■ WRITTEN REQUEST ■
Return word for word the stretch of the entries below that opens with the line containing "pose: elev=176.7 azim=140.1" and closes with the line containing "Dot at: (149, 287)", including both of those lines.

(A run of records)
○ ○ ○ ○

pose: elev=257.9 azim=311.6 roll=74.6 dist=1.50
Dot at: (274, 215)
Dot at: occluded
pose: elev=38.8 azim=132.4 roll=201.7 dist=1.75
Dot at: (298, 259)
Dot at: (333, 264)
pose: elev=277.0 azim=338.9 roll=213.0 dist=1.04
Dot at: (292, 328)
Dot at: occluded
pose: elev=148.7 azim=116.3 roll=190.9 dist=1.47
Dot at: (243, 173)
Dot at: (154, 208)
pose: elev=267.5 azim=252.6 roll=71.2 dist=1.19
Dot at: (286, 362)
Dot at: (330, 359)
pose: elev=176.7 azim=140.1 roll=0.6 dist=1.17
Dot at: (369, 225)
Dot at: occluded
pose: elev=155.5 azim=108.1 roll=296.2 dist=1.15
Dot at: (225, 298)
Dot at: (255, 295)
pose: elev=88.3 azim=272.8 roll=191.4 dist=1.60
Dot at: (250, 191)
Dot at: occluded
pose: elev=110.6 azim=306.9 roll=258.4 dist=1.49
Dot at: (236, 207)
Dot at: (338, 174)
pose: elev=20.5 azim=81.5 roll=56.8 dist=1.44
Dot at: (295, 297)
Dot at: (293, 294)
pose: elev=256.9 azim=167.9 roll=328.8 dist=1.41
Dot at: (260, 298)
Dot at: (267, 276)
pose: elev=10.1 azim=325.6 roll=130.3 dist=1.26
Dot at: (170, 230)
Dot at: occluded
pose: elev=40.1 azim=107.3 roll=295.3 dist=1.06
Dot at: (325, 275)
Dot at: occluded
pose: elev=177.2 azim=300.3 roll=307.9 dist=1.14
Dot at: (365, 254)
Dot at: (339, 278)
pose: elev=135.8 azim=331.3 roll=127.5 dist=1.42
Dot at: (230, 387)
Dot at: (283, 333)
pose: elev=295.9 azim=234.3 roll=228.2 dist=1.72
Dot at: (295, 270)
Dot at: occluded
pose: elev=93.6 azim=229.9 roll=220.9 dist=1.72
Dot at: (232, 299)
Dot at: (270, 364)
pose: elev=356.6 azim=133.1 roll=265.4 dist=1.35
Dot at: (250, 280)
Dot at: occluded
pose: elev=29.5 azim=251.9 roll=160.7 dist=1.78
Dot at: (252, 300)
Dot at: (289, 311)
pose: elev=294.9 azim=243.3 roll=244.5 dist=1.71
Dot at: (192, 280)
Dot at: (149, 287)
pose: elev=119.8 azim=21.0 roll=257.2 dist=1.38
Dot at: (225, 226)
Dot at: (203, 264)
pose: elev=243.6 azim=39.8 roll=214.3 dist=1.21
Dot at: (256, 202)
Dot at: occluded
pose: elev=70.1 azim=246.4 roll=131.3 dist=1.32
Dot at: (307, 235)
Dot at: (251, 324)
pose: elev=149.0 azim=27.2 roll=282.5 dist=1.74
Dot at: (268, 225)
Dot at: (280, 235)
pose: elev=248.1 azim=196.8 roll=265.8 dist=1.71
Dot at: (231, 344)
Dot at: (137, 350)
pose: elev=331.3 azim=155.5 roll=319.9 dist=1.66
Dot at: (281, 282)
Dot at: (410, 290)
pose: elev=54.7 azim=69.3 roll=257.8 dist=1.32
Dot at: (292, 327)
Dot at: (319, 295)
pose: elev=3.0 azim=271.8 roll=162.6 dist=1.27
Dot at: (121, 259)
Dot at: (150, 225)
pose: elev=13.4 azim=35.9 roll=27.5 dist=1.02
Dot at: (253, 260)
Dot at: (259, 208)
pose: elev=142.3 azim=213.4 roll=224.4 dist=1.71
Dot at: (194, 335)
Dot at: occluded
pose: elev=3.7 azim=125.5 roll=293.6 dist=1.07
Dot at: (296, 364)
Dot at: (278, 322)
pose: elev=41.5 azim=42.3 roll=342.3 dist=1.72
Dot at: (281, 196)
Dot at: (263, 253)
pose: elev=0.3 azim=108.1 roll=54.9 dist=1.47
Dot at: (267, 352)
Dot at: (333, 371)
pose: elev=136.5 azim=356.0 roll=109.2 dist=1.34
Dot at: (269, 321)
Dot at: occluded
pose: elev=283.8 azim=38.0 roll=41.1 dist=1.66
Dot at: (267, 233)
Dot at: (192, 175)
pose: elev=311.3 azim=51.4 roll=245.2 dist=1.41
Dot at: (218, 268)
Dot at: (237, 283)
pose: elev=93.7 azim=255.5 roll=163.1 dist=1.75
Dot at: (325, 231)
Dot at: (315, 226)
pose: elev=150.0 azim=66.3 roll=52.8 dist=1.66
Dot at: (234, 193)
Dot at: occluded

○ ○ ○ ○

■ PROBLEM SOLUTION ■
pose: elev=176.7 azim=140.1 roll=0.6 dist=1.17
Dot at: (369, 225)
Dot at: occluded
pose: elev=155.5 azim=108.1 roll=296.2 dist=1.15
Dot at: (225, 298)
Dot at: (255, 295)
pose: elev=88.3 azim=272.8 roll=191.4 dist=1.60
Dot at: (250, 191)
Dot at: occluded
pose: elev=110.6 azim=306.9 roll=258.4 dist=1.49
Dot at: (236, 207)
Dot at: (338, 174)
pose: elev=20.5 azim=81.5 roll=56.8 dist=1.44
Dot at: (295, 297)
Dot at: (293, 294)
pose: elev=256.9 azim=167.9 roll=328.8 dist=1.41
Dot at: (260, 298)
Dot at: (267, 276)
pose: elev=10.1 azim=325.6 roll=130.3 dist=1.26
Dot at: (170, 230)
Dot at: occluded
pose: elev=40.1 azim=107.3 roll=295.3 dist=1.06
Dot at: (325, 275)
Dot at: occluded
pose: elev=177.2 azim=300.3 roll=307.9 dist=1.14
Dot at: (365, 254)
Dot at: (339, 278)
pose: elev=135.8 azim=331.3 roll=127.5 dist=1.42
Dot at: (230, 387)
Dot at: (283, 333)
pose: elev=295.9 azim=234.3 roll=228.2 dist=1.72
Dot at: (295, 270)
Dot at: occluded
pose: elev=93.6 azim=229.9 roll=220.9 dist=1.72
Dot at: (232, 299)
Dot at: (270, 364)
pose: elev=356.6 azim=133.1 roll=265.4 dist=1.35
Dot at: (250, 280)
Dot at: occluded
pose: elev=29.5 azim=251.9 roll=160.7 dist=1.78
Dot at: (252, 300)
Dot at: (289, 311)
pose: elev=294.9 azim=243.3 roll=244.5 dist=1.71
Dot at: (192, 280)
Dot at: (149, 287)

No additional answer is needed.